You are viewing a plain text version of this content. The canonical link for it is here.
Posted to commits@parquet.apache.org by ga...@apache.org on 2019/03/05 13:26:52 UTC

[parquet-format] branch master updated: PARQUET-1539: Clarify CRC checksum in page header (#126)

This is an automated email from the ASF dual-hosted git repository.

gabor pushed a commit to branch master
in repository https://gitbox.apache.org/repos/asf/parquet-format.git


The following commit(s) were added to refs/heads/master by this push:
     new db23fe3  PARQUET-1539: Clarify CRC checksum in page header (#126)
db23fe3 is described below

commit db23fe3b7a141ee6b0903af089cbc2bc22a43f97
Author: Boudewijn Braams <36...@users.noreply.github.com>
AuthorDate: Tue Mar 5 14:26:48 2019 +0100

    PARQUET-1539: Clarify CRC checksum in page header (#126)
---
 README.md                      |  4 +++-
 src/main/thrift/parquet.thrift | 25 +++++++++++++++++++++++--
 2 files changed, 26 insertions(+), 3 deletions(-)

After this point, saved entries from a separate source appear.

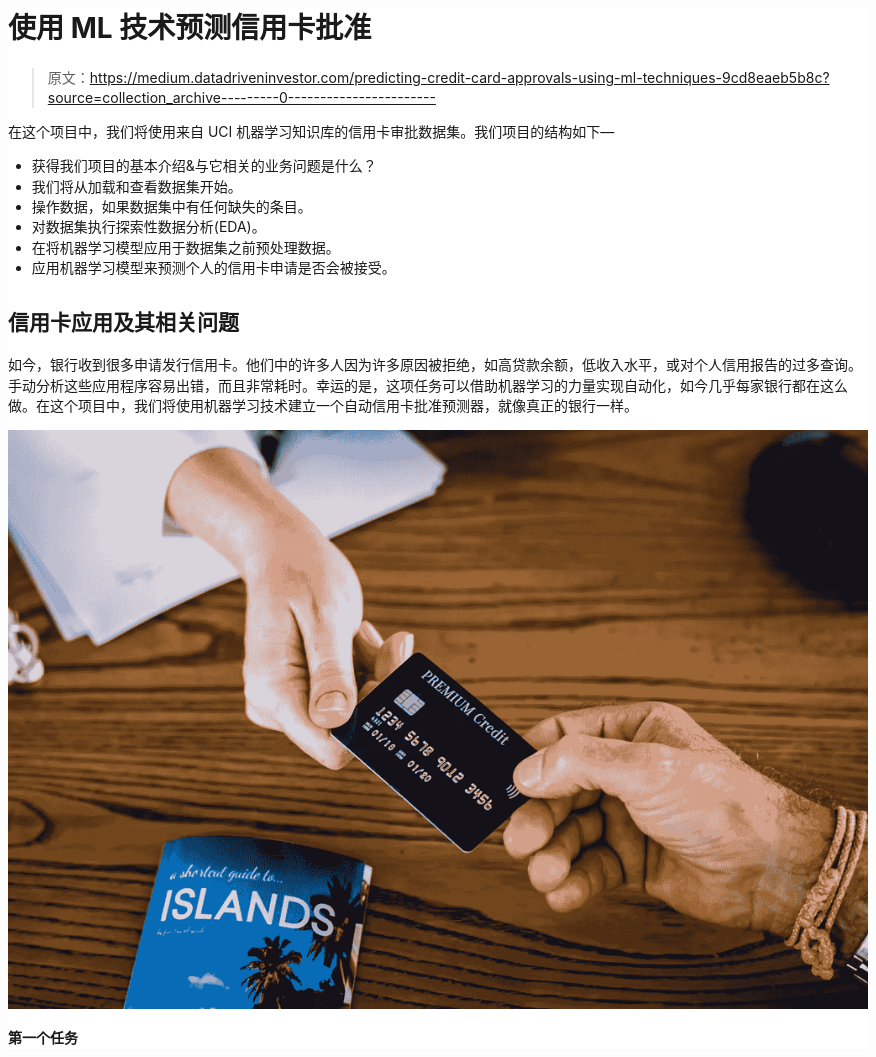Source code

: # 使用 ML 技术预测信用卡批准

> 原文：<https://medium.datadriveninvestor.com/predicting-credit-card-approvals-using-ml-techniques-9cd8eaeb5b8c?source=collection_archive---------0----------------------->

在这个项目中，我们将使用来自 UCI 机器学习知识库的信用卡审批数据集。我们项目的结构如下—

*   获得我们项目的基本介绍&与它相关的业务问题是什么？
*   我们将从加载和查看数据集开始。
*   操作数据，如果数据集中有任何缺失的条目。
*   对数据集执行探索性数据分析(EDA)。
*   在将机器学习模型应用于数据集之前预处理数据。
*   应用机器学习模型来预测个人的信用卡申请是否会被接受。

## 信用卡应用及其相关问题

如今，银行收到很多申请发行信用卡。他们中的许多人因为许多原因被拒绝，如高贷款余额，低收入水平，或对个人信用报告的过多查询。手动分析这些应用程序容易出错，而且非常耗时。幸运的是，这项任务可以借助机器学习的力量实现自动化，如今几乎每家银行都在这么做。在这个项目中，我们将使用机器学习技术建立一个自动信用卡批准预测器，就像真正的银行一样。

![](img/5b74a3cb0d929f4d08db3683f54304d8.png)

**第一个任务**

diff --git a/README.md b/README.md
index c759be9..01193ae 100644
--- a/README.md
+++ b/README.md
@@ -195,7 +195,9 @@ the reasoning behind adding these to the format.
 
 ## Checksumming
 Data pages can be individually checksummed.  This allows disabling of checksums at the
-HDFS file level, to better support single row lookups.
+HDFS file level, to better support single row lookups. Data page checksums are calculated
+using the standard CRC32 algorithm on the compressed data of a page (not including the
+page header itself).
 
 ## Error recovery
 If the file metadata is corrupt, the file is lost.  If the column metadata is corrupt,
diff --git a/src/main/thrift/parquet.thrift b/src/main/thrift/parquet.thrift
index 7a29b80..4272cc3 100644
--- a/src/main/thrift/parquet.thrift
+++ b/src/main/thrift/parquet.thrift
@@ -604,8 +604,29 @@ struct PageHeader {
   /** Compressed page size in bytes (not including this header) **/
   3: required i32 compressed_page_size
 
-  /** 32bit crc for the data below. This allows for disabling checksumming in HDFS
-   *  if only a few pages needs to be read
+  /** The 32bit CRC for the page, to be be calculated as follows:
+   * - Using the standard CRC32 algorithm
+   * - On the data only, i.e. this header should not be included. 'Data'
+   *   hereby refers to the concatenation of the repetition levels, the
+   *   definition levels and the column value, in this exact order.
+   * - On the encoded versions of the repetition levels, definition levels and
+   *   column values
+   * - On the compressed versions of the repetition levels, definition levels
+   *   and column values where possible;
+   *   - For v1 data pages, the repetition levels, definition levels and column
+   *     values are always compressed together. If a compression scheme is
+   *     specified, the CRC shall be calculated on the compressed version of
+   *     this concatenation. If no compression scheme is specified, the CRC
+   *     shall be calculated on the uncompressed version of this concatenation.
+   *   - For v2 data pages, the repetition levels and definition levels are
+   *     handled separately from the data and are never compressed (only
+   *     encoded). If a compression scheme is specified, the CRC shall be
+   *     calculated on the concatenation of the uncompressed repetition levels,
+   *     uncompressed definition levels and the compressed column values.
+   *     If no compression scheme is specified, the CRC shall be calculated on
+   *     the uncompressed concatenation.
+   * If enabled, this allows for disabling checksumming in HDFS if only a few
+   * pages need to be read.
    **/
   4: optional i32 crc